## 練習問題
a) 本文に基づいて、次の問いに答えよ。
(i) 2021年6月末時点の調査「証券会社の特定口座数」で、特定口座のうち「源泉徴収あり」の割合はどれほどか。
(ii) 2011年の同調査で断トツ1位だった理由は何か。
(iii) 「源泉徴収なし」の口座で証券会社等が行うのは何の計算か。
b) 次の各文が本文の内容と合うかどうか答え、判断の根拠となる本文の語句を引用せよ。
(i) 特定口座(源泉徴収あり)では確定申告をすることができない。
(ii) 「源泉徴収あり」と「源泉徴収なし」のどちらにするかは、口座開設時に選ぶ。
(iii) 一般口座では、損益を自分で計算しなければならない。

## 本文
========================

特定口座のうち90%以上が「源泉徴収あり」を選択しているが…
「株式投資していますか?」
株式、投資信託など投資を始めるためには、まず。証券会社等に口座を開設する必要があります。この口座には「一般口座」と「特定口座」があり、さらに「特定口座」は、証券会社等が税金の計算・徴収までしてくれる「源泉徴収あり」と、損益の計算のみで、税金の計算・徴収はしない「源泉徴収なし」の口座に分かれており、口座開設時にそのいずれかを選択します。
一般口座は自分で損益を計算する必要がある(以前は一般口座にも利点があたったのですが、今はない)ため、現状、大多数が「特定口座」を選ばれていると思いますが、「源泉徴収あり・なし」の選択については、どのような割合になっているのでしょうか。
日本証券業界が公表している2021年6月末時点での調査「証券会社の特定口座数」では特定口座ののうち、90%以上が「源泉徴収あり」です。
その理由としては、少々データが古いですが、2011年の同調査では「確定申告を不要にできる」が断トツで1位の理由でした。
やはり手間が減ることをメリットにとらえる方多いということでしょうか?
しかし、その手間が減るという理由だけで「源泉徴収あり」にするのは、よい選択といえるのでしょうか?
多少の手間がかかっても「確定申告」を通じて税金について知る・考える経験はメリットになるはず
特定口座(源泉徴収あり)の口座を選択すると色々と楽ではあります。
利益がでた場合には、会社が給与計算の際、給与額面から社会保険料、源泉所得税、住民税等を控除してくれるのと同様に、利益に対する所得税等を計算し・控除した残額を入金してくれますし、会社が年末調整をやってくれるため確定申告が不要になるように、利益がでている場合には確定申告まで不要になりますので、確かにメリットはあります。
※確定申告が不要なだけで、特定口座(源泉徴収あり)でも確定申告はできます。

========================

## データ一覧
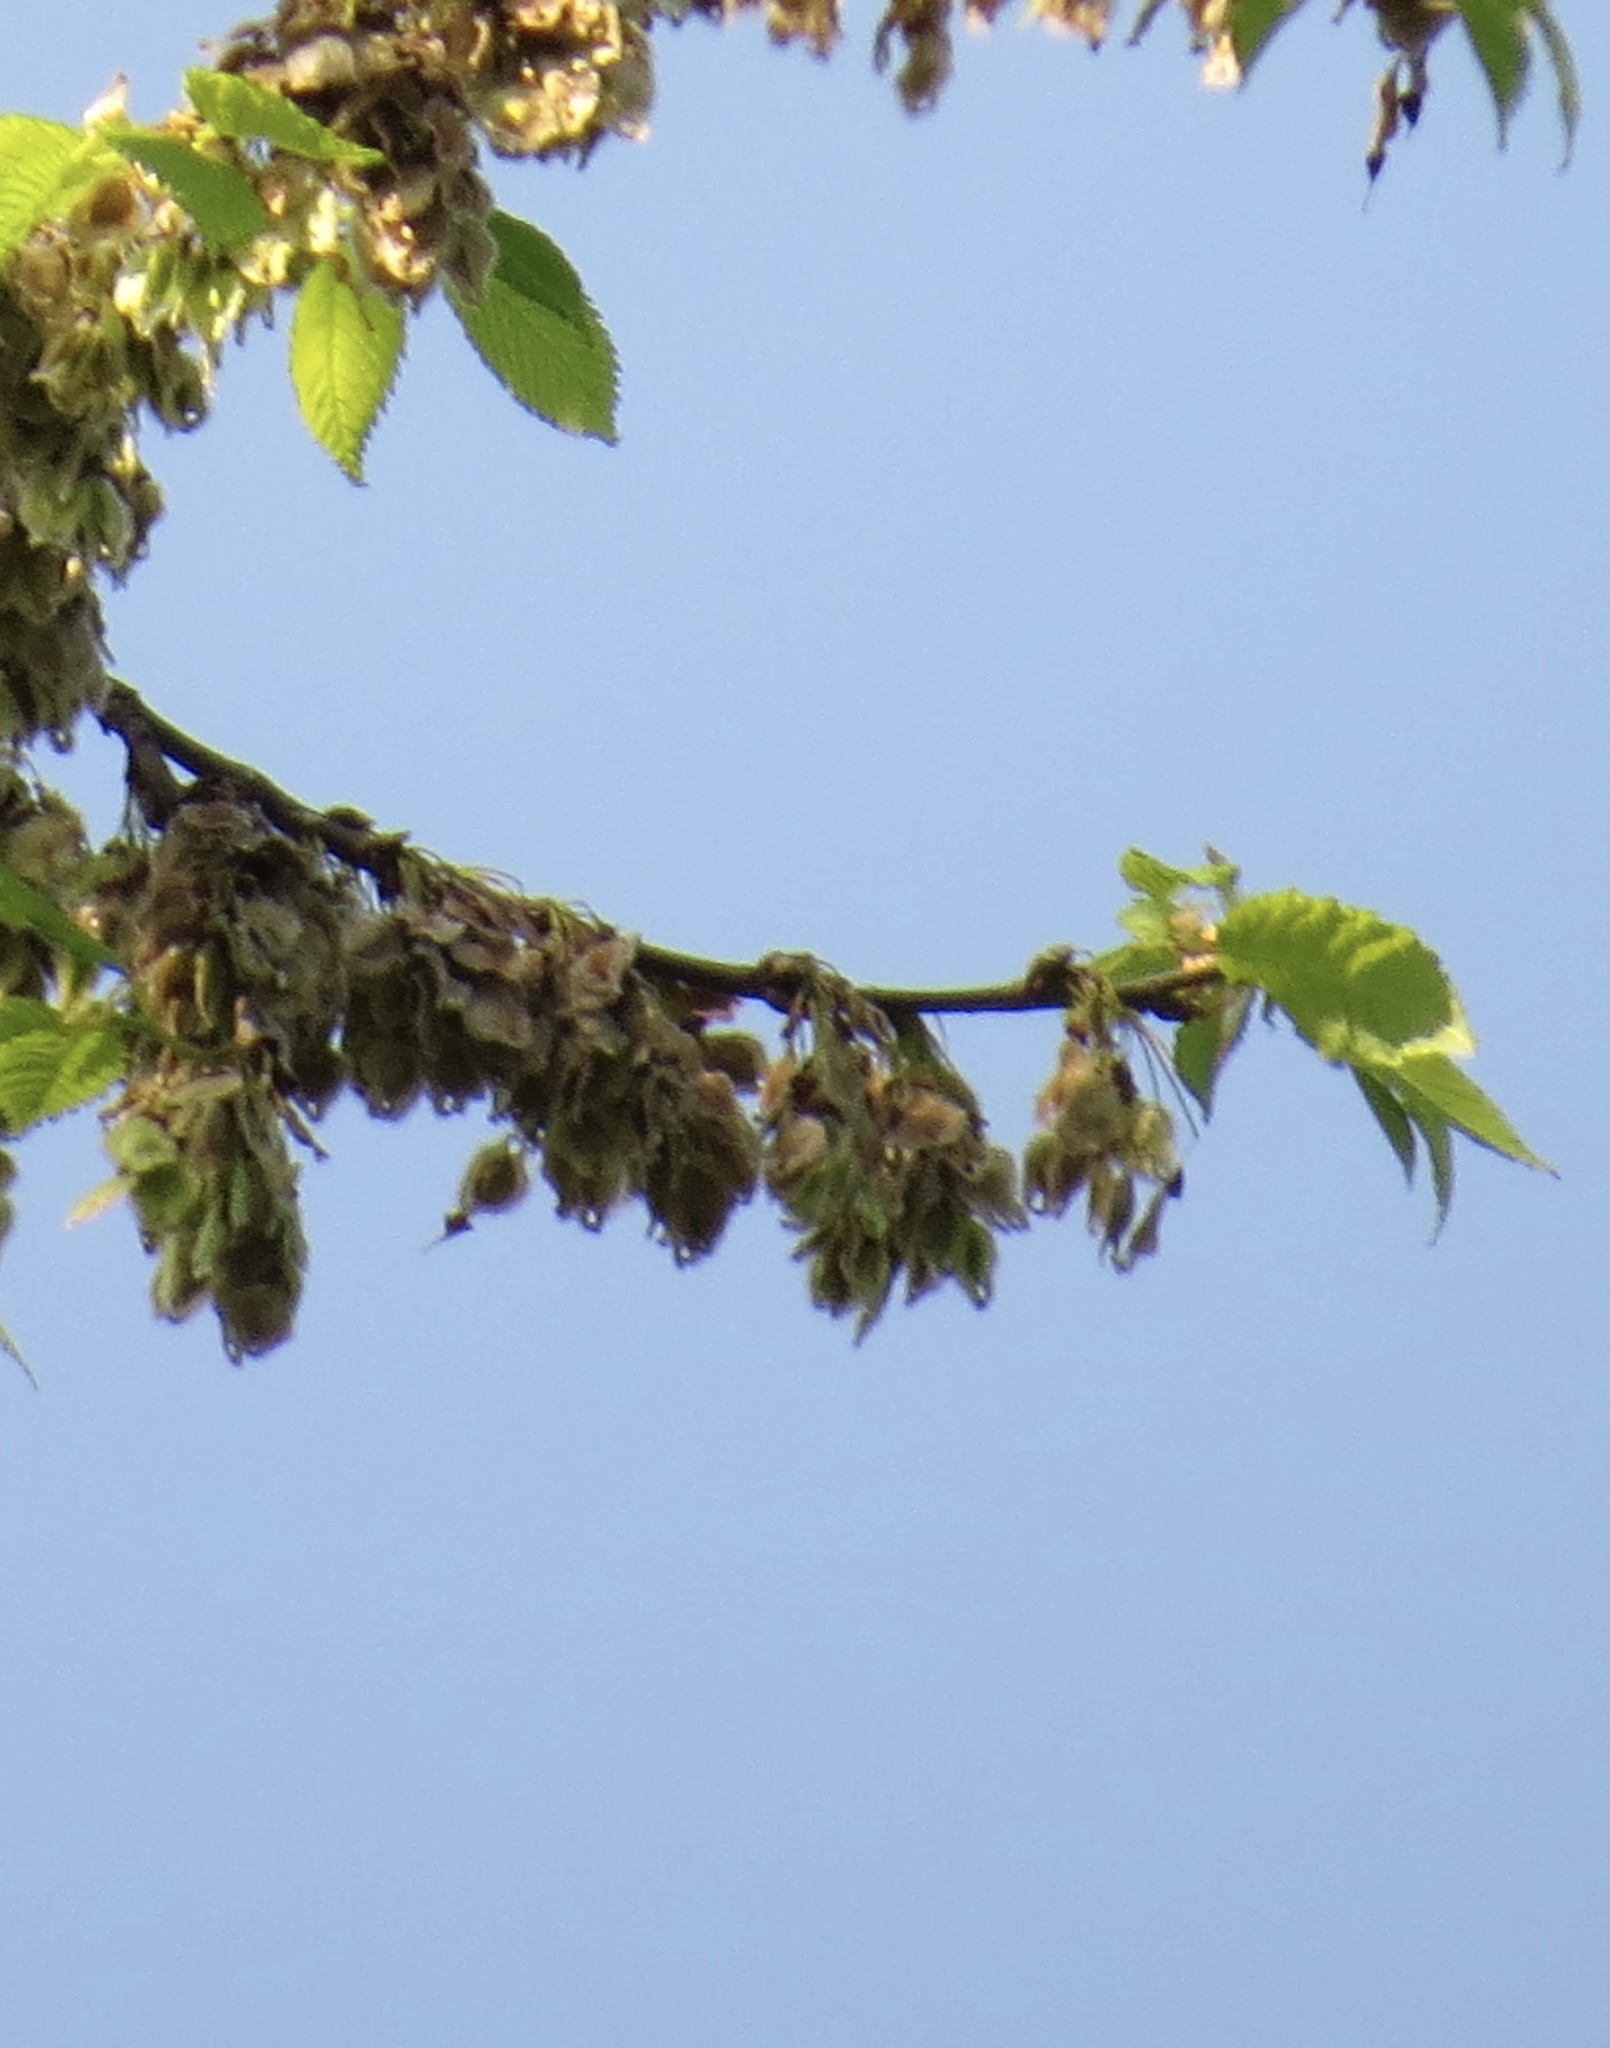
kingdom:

========================

## 解答
a)
(i) 90%以上
(ii) 「確定申告を不要にできる」
(iii) 損益の計算のみ(税金の計算・徴収はしない)

b)
(i) いいえ。「特定口座(源泉徴収あり)でも確定申告はできます」
(ii) はい。「口座開設時にそのいずれかを選択します」
(iii) はい。「一般口座は自分で損益を計算する必要がある」